Schuon: les sens de l’Écriture

Original

« Le Saint-Esprit enseigne toute vérité; il est vrai qu’il y a un, sens littéral que l’auteur avait en vue, mais comme Dieu est l’auteur de l’Ecriture sainte, tout sens vrai est en même temps sens littéral; car tout ce qui est vrai provient de la Vérité elle-même, est contenu en elle, dérive d’elle et est voulu par elle. » (Maître Eckhart.) D’après maître Eckhart encore, les apôtres symbolisent respectivement les douze puissances de l’âme, à savoir cinq sens internes, cinq externes, la raison et la volonté; quand, par exemple, il est dit dans l’Ecriture que les apôtres Pierre et Jean « courent ensemble vers le tombeau » (du Christ), cela signifie que la raison et la volonté (ou la doctrine et l’amour) se pénètrent réciproquement dans l’âme spirituelle afin d’atteindre l’essence des choses. – Rappelons également ce passage de Dante : « Les Ecritures peuvent être comprises et doivent être exposées selon quatre sens (littéral, allégorique, moral, anagogique)… Le quatrième est appelé anagogique, c’est-à-dire qui surpasse le sens. C’est ce qui arrive lorsqu’on expose spirituellement une Ecriture qui, tout en étant vraie dans le sens littéral, signifie en outre les choses supérieures de la Gloire éternelle, ainsi qu’on peut le voir dans le psaume du Prophète où il est dit que lorsque le peuple d’Israël sortit d’Egypte, la Judée fut rendue sainte et libre. Bien qu’il soit manifestement vrai qu’il en fut ainsi selon la lettre, ce qui s’entend spirituellement n’est pas moins vrai, à savoir que lorsque l’âme sort du péché, elle est rendue sainte et libre dans sa puissance. » (Convivio, II, 1.) D’après Maïmonide, c’est l’obscurité même de nombreux passages scripturaux qui indique d’une manière providentielle la pluralité de sens dans l’Ecriture. « Malheur, dit le Zohar, à l’homme qui prétend que l’Ecriture ne nous apprend que de simples histoires… S’il en était ainsi, nous pourrions, nous aussi, faire une Ecriture, qui serait même supérieure à l’Ecriture sainte, étant donné que les livres profanes peuvent renfermer des idées transcendantes. » – « C’est aussi une forme de silence dit saint Basile – que l’obscurité dont se sert l’Ecriture, pour rendre difficile à saisir l’intelligence des doctrines, au profit des lecteurs. » (Frithjof Schuon, Perspectives spirituelles et faits humains)


Cutsinger

“The Holy Spirit teaches all truth: it is true there is a literal meaning the author had in view, but since God is the author of holy Scripture, every true meaning is at the same time the literal meaning; for all that is true comes from the Truth itself, is contained in it, is derived from it, and is willed by it” (Meister Eckhart).
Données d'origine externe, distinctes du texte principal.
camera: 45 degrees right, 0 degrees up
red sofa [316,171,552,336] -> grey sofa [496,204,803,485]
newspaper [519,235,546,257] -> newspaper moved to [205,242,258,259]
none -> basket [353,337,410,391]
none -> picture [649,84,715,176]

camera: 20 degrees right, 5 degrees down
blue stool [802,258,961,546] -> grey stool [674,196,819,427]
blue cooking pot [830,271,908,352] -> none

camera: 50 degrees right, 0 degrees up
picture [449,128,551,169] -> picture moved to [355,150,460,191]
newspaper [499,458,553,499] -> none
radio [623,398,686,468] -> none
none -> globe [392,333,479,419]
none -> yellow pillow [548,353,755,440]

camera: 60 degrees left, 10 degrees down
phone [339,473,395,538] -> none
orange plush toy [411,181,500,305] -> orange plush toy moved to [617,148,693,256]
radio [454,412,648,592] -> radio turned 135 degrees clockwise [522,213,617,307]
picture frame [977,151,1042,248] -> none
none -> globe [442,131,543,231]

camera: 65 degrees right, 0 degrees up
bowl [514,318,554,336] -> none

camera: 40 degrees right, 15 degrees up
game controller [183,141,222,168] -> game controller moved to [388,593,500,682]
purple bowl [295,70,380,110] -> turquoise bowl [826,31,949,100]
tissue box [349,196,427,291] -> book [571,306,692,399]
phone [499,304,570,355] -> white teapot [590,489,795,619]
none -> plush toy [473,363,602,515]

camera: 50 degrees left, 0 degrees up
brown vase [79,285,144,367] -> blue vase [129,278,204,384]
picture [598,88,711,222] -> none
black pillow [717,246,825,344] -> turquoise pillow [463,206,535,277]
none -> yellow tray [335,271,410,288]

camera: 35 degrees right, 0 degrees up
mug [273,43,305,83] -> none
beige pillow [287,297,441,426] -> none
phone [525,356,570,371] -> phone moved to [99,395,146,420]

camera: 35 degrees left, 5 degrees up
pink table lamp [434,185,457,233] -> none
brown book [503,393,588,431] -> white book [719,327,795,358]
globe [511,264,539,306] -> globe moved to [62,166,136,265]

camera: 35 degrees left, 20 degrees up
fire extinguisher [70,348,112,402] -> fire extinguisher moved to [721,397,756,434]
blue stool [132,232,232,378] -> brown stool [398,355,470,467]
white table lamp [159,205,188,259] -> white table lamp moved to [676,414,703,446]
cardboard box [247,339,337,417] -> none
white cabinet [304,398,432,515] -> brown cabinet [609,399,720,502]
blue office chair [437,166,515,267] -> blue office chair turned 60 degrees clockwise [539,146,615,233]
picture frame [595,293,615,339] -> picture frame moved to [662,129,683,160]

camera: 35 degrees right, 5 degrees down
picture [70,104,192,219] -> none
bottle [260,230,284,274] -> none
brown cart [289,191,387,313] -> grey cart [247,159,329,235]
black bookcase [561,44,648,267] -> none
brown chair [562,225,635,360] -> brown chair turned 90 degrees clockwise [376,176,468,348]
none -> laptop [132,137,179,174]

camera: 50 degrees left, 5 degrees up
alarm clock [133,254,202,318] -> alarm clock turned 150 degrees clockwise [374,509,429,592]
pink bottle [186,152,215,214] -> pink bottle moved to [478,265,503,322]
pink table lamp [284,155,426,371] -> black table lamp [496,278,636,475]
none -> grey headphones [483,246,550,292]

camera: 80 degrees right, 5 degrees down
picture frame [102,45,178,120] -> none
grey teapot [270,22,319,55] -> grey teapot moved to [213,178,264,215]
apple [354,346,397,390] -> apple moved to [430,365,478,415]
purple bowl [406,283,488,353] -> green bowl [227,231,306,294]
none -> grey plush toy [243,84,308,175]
Again, according to Meister Eckhart, the Apostles respectively symbolize the twelve powers of the soul, namely, five inner senses, five outer senses, the reason, and the will; when, for example, it is said in Scripture that the Apostles Peter and John “ran together to the tomb” (of Christ) this means that reason and will (or doctrine and method) penetrate one another reciprocally in the spiritual soul in order to attain to the essence of things. We may also recall this passage of Dante: “The Scriptures can be understood and must be explained according to four meanings (the literal, the allegorical, the moral, and the anagogic). The fourth is called the anagogic, which refers to what surpasses the meaning. . . . This is what comes about when one gives a spiritual interpretation to a Scripture which, while true in its literal meaning, further signifies the higher things of eternal Glory, even as can be seen in the Psalm of the Prophet where it is said that when the people of Israel came out of the land of Egypt, Judea was made holy and free. While it is manifestly true according to the letter, what is to be spiritually understood is no less true, namely, that when the soul comes out of sin it is rendered holy and free in its power” (Convivio, 2,1). According to Maimonides, it is the very obscurity of numerous scriptural passages that indicates in a providential manner the plurality of meanings in Scripture. The Zohar says, “Woe to the man who pretends that Scripture teaches us only simple stories. . . . If it were thus we also could make a Scripture that would be even better than Holy Scripture, since profane books can include transcendent ideas.” “This also is a form of silence,” says Saint Basil, “that the obscurity of which Scripture avails itself in making doctrines difficult to understand is for the benefit of its readers.”